===== ОТРЫВОК ДЛЯ ЧТЕНИЯ
Я бы не преувеличивала специфику России. Заслуга нашей энциклопедии в том, что географические границы размыты — мы ищем практики и рассматриваем их в разных странах. Да, Россия в нашем сборнике представлена очень детально, так как изначально, собирая материал, мы шли от экспертизы по странам Восточной Европы. В книге представлено 18 российских практик, хотя их, конечно, гораздо больше. Меня, например, порадовали материалы, связанные с нонконформистскими практиками: “музыка на костях” (пластинки, записанные на рентгеновских снимках) или “русский авось”.
В книге есть глава, посвященная русской даче. Как она попала к неформальным практикам?
Дача — это основа неформального сообщества, или неформальная ассоциация, которая может возникнуть (а может и не возникнуть) на почве соседства. И я не говорю сейчас про неформальные отношения в кооперативе “Озеро”, которые складывались в трудные 1990-е. Еще в советские времена, когда коммунистическая партия раздавала служебные дачи своим чиновником, то, какая у тебя дача, было очень важным индикатором общественного успеха. Дачи использовались для подсобного хозяйства (там выращивали овощи и ягоды) и производства алкоголя. А есть еще и досоветская дачная история.
Ваша книга только описывает неформальные явления? В ней нет осуждающей интонации, моралистского тона, что, например, блат и шпаргалки — это плохо?
Когда вы изучаете реальность индуктивно, снизу вверх, у вас нормативные суждения не возникают. Наш подход можно назвать социально-антропологическим. Мы смотрим на то, что есть, и как бы подвешиваем свои суждения до того момента, когда станет ясно, как люди в этом сообществе понимают эту практику, что она на самом деле значит, какие нужды обслуживает. Очень многие практики связаны с ответами на вопросы: как жить, как поддерживать свою семью, стариков, каким образом получать доход, как развивать бизнес, как встраиваться в общественную систему. Практики, которые включают все разнообразие стратегий выживания и постепенно переходят к стратегиям обыгрывания системы, составляют такой континуум от самых базовых потребностей, которые должны быть удовлетворены, до очень развитых стратегий разыгрывания систем в разных политических и экономических режимах.
Даже в наименее коррупционных странах есть такие неформальные коды и сообщества, которые обслуживают элиты
В части, посвященной России, есть понятие “свой человек”. Нам понятно, о чем идет речь. Но вот интересно, что в описании английских неформальных практик есть понятие “сети старых мальчиков” (old boy network). Оно говорит о том, что выпускники частных школ и хороших университетов имеют гораздо больше шансов устроиться в этой жизни. Это до сих пор так?
Когда мы начали сравнивать практики, оказалось, что географическое местоположение менее важно, чем контекст. Все закрытые институты — школа, армия, тюрьма — вырабатывают неформальные кодексы поведения и неформальные коммьюнити, которые управляют сами собой внутри формальной структуры. В тюрьмах воры в законе являются управленческой структурой, которая в некотором смысле кооптирована властями лагеря. Буллинг, или нападки на товарищей, характерны как в среде американских моряков, так и среди английских школьников.
==========
===== ПРЕДОСТАВЛЕННЫЙ МАТЕРИАЛ
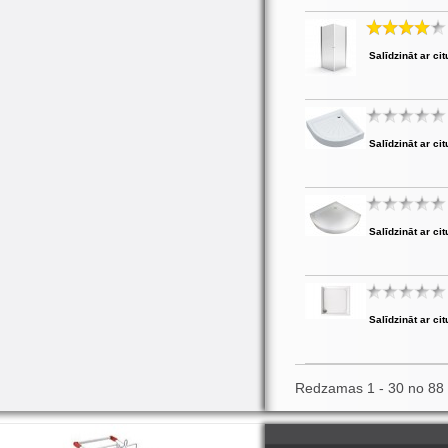
Salīdzināt ar cit
Salīdzināt ar cit
Salīdzināt ar cit
Salīdzināt ar cit
Redzamas 1 - 30 no 88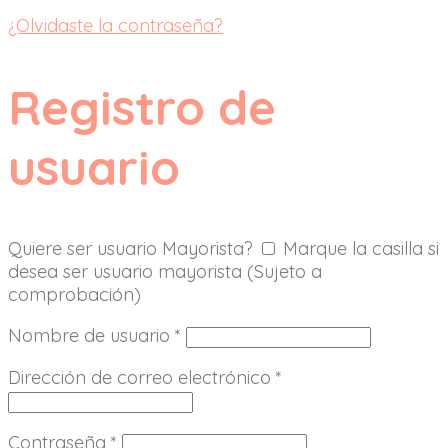
¿Olvidaste la contraseña?
Registro de
usuario
Quiere ser usuario Mayorista?
Marque la casilla si
desea ser usuario mayorista (Sujeto a
comprobación)
Nombre de usuario
*
Dirección de correo electrónico
*
Contraseña
*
==========
» ЧТО СДЕЛАТЬ: Выпишите из отрывка без изменений фрагмент между словами «Я бы не преувеличивала» и «к неформальным практикам?» включительно. Строки представляют собой отдельный материал, не связанный с отрывком.

» ПИСЬМЕННЫЙ ОТВЕТ:
Я бы не преувеличивала специфику России. Заслуга нашей энциклопедии в том, что географические границы размыты — мы ищем практики и рассматриваем их в разных странах. Да, Россия в нашем сборнике представлена очень детально, так как изначально, собирая материал, мы шли от экспертизы по странам Восточной Европы. В книге представлено 18 российских практик, хотя их, конечно, гораздо больше. Меня, например, порадовали материалы, связанные с нонконформистскими практиками: “музыка на костях” (пластинки, записанные на рентгеновских снимках) или “русский авось”.
В книге есть глава, посвященная русской даче. Как она попала к неформальным практикам?